Start Your (Golf Car) Engines

/PRNewswire/ -- Golf cars will be allowed on many local Georgia streets effective Jan. 1, 2012, thanks to a bill signed  by Georgia Governor Nathan Deal. Known as Georgia Senate Bill 240, it creates a new class of motor vehicle called personal transportation vehicles (PTVs), which are built on "golf car-like" chassis.

The measure will allow PTVs that meet safety requirements to be driven on roads. That means residents of many communities will be able to shop, take their children to school and parks, and run other errands in their golf cars.

"This bill will allow Georgia families to stretch their transportation dollars and use green energy for miles of local driving. It also gives municipalities throughout the state a common framework for the safe and responsible use of PTVs," says Michael Alexander, Club Car's director of global business development. Club Car is the world's largest manufacturer of small-wheel, zero-emissions electric vehicles.

Qualifications and Safety Standards

To qualify as a PTV, vehicles must have at least four wheels, weigh 1,375 pounds or less, have a top speed of 20 mph or less, and transport no more than eight people.

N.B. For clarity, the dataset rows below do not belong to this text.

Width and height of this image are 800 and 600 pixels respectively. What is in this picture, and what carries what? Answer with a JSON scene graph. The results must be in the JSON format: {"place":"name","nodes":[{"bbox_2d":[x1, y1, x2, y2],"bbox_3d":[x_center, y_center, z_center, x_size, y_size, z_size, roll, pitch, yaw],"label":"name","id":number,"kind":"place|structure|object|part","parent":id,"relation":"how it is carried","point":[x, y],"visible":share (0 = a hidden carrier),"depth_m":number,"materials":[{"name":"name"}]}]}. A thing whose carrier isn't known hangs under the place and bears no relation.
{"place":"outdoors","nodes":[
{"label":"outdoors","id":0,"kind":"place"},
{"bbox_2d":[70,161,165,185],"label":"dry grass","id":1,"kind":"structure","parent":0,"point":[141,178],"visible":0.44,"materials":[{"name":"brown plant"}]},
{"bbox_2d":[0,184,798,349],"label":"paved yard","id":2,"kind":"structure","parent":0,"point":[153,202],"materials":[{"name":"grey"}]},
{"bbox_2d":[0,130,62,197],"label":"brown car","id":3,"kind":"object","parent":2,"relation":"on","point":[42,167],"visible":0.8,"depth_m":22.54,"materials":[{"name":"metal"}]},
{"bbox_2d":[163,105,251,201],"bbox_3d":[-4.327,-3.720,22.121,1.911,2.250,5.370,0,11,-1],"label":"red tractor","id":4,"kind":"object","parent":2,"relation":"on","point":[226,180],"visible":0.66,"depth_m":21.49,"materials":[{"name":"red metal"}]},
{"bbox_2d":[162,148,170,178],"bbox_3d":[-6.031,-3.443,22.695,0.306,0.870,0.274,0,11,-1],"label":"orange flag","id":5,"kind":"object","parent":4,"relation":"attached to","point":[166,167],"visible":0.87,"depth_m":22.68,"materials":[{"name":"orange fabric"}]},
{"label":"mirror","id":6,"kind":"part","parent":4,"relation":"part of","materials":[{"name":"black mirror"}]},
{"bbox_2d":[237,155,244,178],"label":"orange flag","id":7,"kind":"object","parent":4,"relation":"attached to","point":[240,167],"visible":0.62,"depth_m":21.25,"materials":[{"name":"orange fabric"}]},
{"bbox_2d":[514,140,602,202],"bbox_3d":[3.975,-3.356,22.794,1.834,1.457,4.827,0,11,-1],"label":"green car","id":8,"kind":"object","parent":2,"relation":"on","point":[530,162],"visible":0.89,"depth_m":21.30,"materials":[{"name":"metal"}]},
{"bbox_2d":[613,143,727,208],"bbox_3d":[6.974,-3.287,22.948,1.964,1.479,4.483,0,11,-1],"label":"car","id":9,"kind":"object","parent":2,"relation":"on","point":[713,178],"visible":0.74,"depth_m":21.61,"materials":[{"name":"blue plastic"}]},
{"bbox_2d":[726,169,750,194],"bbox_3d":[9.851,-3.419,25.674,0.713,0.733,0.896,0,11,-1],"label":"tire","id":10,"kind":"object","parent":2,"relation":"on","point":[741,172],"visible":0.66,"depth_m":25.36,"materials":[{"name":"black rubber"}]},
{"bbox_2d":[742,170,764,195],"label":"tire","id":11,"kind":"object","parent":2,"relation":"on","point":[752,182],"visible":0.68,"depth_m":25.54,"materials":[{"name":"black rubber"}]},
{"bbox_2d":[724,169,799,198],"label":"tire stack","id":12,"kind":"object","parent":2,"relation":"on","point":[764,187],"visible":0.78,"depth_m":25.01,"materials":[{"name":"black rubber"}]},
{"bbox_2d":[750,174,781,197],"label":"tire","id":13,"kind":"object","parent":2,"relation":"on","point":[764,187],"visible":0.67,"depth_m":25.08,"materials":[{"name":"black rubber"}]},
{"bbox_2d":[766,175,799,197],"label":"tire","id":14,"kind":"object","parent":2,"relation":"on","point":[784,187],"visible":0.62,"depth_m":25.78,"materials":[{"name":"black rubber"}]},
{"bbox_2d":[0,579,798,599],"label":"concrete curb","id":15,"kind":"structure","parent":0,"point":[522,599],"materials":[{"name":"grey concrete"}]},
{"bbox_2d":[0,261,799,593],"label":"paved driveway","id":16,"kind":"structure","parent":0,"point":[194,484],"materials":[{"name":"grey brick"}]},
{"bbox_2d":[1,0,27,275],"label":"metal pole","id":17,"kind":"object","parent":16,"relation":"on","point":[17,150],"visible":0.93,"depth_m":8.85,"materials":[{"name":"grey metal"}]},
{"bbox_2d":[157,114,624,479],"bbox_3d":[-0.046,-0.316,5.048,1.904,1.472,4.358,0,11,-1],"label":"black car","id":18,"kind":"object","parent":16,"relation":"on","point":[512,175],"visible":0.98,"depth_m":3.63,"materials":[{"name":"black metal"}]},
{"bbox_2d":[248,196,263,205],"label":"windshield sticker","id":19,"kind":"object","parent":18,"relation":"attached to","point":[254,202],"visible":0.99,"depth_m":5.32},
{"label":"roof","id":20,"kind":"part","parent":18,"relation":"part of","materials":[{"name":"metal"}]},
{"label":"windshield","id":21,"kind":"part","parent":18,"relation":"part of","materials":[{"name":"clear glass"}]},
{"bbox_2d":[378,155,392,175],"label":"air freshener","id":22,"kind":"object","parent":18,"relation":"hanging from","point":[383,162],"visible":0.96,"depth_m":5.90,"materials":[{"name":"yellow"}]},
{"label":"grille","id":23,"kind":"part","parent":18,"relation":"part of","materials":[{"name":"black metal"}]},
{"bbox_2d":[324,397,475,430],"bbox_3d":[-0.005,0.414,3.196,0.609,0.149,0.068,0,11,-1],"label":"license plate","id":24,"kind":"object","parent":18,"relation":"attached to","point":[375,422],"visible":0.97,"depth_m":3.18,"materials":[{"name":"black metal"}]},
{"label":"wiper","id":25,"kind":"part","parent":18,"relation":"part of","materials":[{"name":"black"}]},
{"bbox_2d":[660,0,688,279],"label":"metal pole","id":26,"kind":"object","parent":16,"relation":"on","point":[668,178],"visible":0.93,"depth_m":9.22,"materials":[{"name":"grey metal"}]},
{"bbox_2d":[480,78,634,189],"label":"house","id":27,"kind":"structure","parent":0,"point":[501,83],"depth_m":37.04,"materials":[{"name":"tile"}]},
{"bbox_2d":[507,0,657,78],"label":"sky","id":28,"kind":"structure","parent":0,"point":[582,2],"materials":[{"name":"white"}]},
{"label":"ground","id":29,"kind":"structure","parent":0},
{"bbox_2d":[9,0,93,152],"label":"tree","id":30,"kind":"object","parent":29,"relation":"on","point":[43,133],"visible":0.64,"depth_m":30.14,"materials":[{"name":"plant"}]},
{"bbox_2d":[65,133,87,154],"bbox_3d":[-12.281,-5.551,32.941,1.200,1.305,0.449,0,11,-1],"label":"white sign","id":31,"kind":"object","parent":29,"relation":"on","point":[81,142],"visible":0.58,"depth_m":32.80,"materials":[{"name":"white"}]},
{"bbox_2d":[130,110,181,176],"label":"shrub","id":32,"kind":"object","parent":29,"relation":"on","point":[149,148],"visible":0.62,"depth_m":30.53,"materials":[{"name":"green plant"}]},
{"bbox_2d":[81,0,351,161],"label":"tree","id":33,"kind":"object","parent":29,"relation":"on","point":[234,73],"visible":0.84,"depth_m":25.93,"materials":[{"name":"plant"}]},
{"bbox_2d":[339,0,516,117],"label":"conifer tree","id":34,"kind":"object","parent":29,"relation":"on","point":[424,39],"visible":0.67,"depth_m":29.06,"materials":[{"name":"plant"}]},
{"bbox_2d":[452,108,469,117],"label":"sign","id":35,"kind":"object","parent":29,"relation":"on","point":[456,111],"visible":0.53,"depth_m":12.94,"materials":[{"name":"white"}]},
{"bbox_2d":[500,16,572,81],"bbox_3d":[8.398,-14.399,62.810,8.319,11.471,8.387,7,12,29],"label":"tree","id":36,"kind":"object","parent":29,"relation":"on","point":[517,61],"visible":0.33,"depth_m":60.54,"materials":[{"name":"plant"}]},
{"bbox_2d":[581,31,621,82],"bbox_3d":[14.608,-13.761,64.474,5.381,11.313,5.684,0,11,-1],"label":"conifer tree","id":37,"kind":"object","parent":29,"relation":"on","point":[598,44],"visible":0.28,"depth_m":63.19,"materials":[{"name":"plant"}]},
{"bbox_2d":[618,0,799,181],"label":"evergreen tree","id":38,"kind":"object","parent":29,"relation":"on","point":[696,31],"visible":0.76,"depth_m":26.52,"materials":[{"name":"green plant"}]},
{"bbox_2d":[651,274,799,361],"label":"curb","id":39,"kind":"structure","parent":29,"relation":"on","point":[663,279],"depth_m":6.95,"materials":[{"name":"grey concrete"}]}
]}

In addition, they must be equipped with specific safety apparatus, including:

* A braking system that is sufficient for the weight and passenger capacity, including a parking brake.
* A reverse warning device that is functional at all times when the directional control is in the reverse position.
* A main power switch. When the switch is in the "off" position, or the key or other activating device is removed, the motive power circuit must be inoperative. If the switch uses a key, it can be removable only in the "off" position.
* Head and tail lamps
* Reflex reflectors
* A horn
* A rearview mirror
* Safety warning labels
* Hip restraints and hand holds


Golf cars manufactured after 2004 generally have all, or most, of the required safety equipment. Your local Club Car dealer can upgrade your golf car to meet these standards, if needed. To find a dealer near you, visit www.clubcar.com and click "Dealer Locator."

According to Alexander, who also serves as president of the National Golf Car Manufacturers Association, he and other members will work with leaders of the Georgia Municipal Association to draft a model ordinance that defines licensing and usage guidelines. Please check with your municipality if you have questions about PTV usage in your community.

The bill does not apply to all-terrain vehicles or mobility aids, such as power wheelchairs and scooters.